Elle le regarda de travers.
— Vous vous moquez du monde ?
— Peu importe que vous me croyiez ou non, dit-il en lui touchant la main : vous pouvez m’en faire une analyse ?
Sa main ne brûlait plus, elle était froide comme la mort.
— Une analyse ? Je veux bien mais… il faut d’abord prévenir le coroner.
— C’est à vous que je demande ça, pas à Moorie.
Amelia hésita, décontenancée : Osborne débarquait à l’institut médico-légal pour lui apporter un cheveu de la noyée et lui demandait de l’analyser sans en avertir le boss. Elle jouait carrément sa carrière dans cette affaire.
— Vous savez ce que je risque ?
— Une place de laborantine à Auckland, répondit-il.
— Pourquoi ferais-je une chose pareille ?
— Je ne peux pas vous expliquer, pas maintenant… (Il s’impatienta.) Vous pouvez m’aider, oui ou non ?
Ses yeux malades brillaient sous les néons : une saloperie de piège doré.
Amelia glissa le sachet dans la poche de sa blouse.
— Bon, je vais voir ce que je peux faire…

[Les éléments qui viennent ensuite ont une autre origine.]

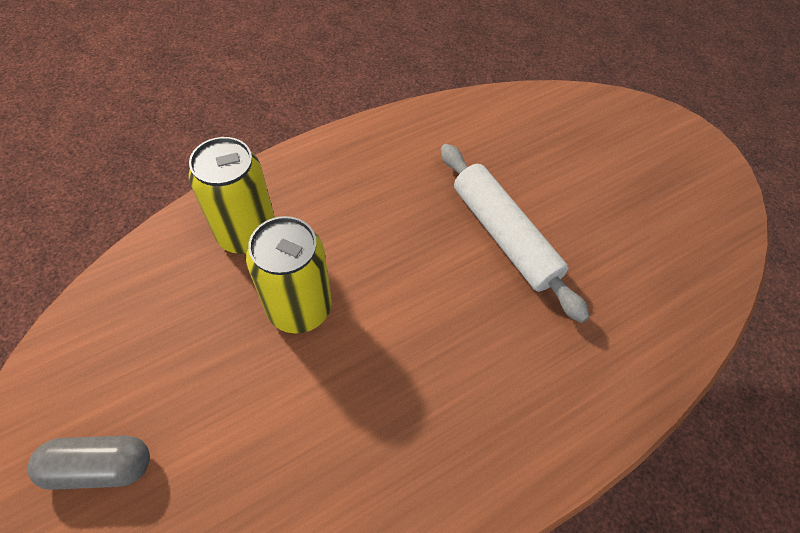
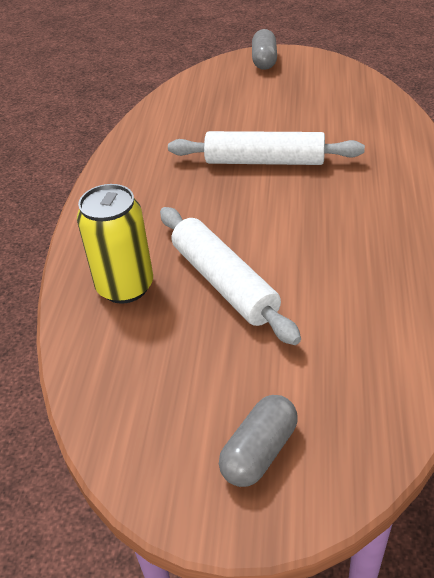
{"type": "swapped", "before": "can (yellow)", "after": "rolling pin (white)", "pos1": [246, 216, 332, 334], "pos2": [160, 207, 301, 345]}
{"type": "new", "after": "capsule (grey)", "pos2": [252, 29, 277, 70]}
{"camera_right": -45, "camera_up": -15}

Le docteur Beevan faisait grise mine. Au dispensaire de la police, tout le monde l’appelait Bob. En dehors, il vivait en sportswear dans une maison décorée par sa femme avec ses enfants, Michael et Patrick, deux bambins à tête de fermier dont il était très fier, et Max, le chien. Mais aujourd’hui le bonheur tranquille dont jouissait le médecin avait quelque chose d’indécent.
Jon Timu reboutonna sa chemise.
— J’ai encore combien de temps devant moi ?
Beevan haussa les épaules.
— Ça dépend… Comment vous sentez-vous ?
— Mal. Répondez à ma question.
Beevan était médecin, pas devin. La détresse du Maori lui faisait mal au cœur mais ça ne servait plus à rien de tricher.
— Deux mois, dit-il. Peut-être trois.
Timu ne broncha pas. Sans doute le savait-il déjà…
Le docteur Beevan suivait le Maori depuis son incorporation, et avec lui avait tout partagé : la mort d’Helena d’abord, une longue agonie que le médecin avait finalement accepté d’abréger. Pour être plus précis, Beevan avait aidé Timu à pratiquer l’euthanasie sur son épouse. Soûlée de morphine, la pauvre femme n’avait ni la force ni la tête pour donner son accord ; Jon avait lui-même poussé la pompe de la seringue.
Helena était partie en douceur.
De cette journée maudite, le Maori gardait l’image de son visage sur l’oreiller, étonnamment lisse, si apaisé qu’il lui rappelait leurs belles années — celles d’avant la naissance de Mark…
Six ans étaient passés depuis l’euthanasie, mais la culpabilité née de ce que le Maori considérait aux pires heures de ses insomnies comme un meurtre avait fini par le rattraper. Une catastrophe en chaîne dont le dernier maillon s’apprêtait à céder : pour lui, ce serait un cancer de la vessie. Le cancer des fumeurs, paraît-il.
Une première opération avait tenté de réduire le fléau. Simple sursis : les urines gorgées de sang, Jon ne pouvait plus aujourd’hui que serrer les dents. Une nouvelle opération équivaudrait à un autre sursis et il n’avait pas envie de finir comme Helena. Beevan garderait le secret médical, cela seul importait.
— Si je peux faire quelque chose…
Le Maori secoua la tête. Inutile. La solitude ne se partage pas, ou alors avec la mort. Il enfila sa veste.
— Tenez, dit Beevan, prenez ça. (Il glissa une boîte de comprimés dans sa grosse main.) Ça vous aidera à tenir le coup…
Le policier acquiesça, et dans un au revoir bourru quitta le dispensaire.
Dehors, le soleil brillait pour tous.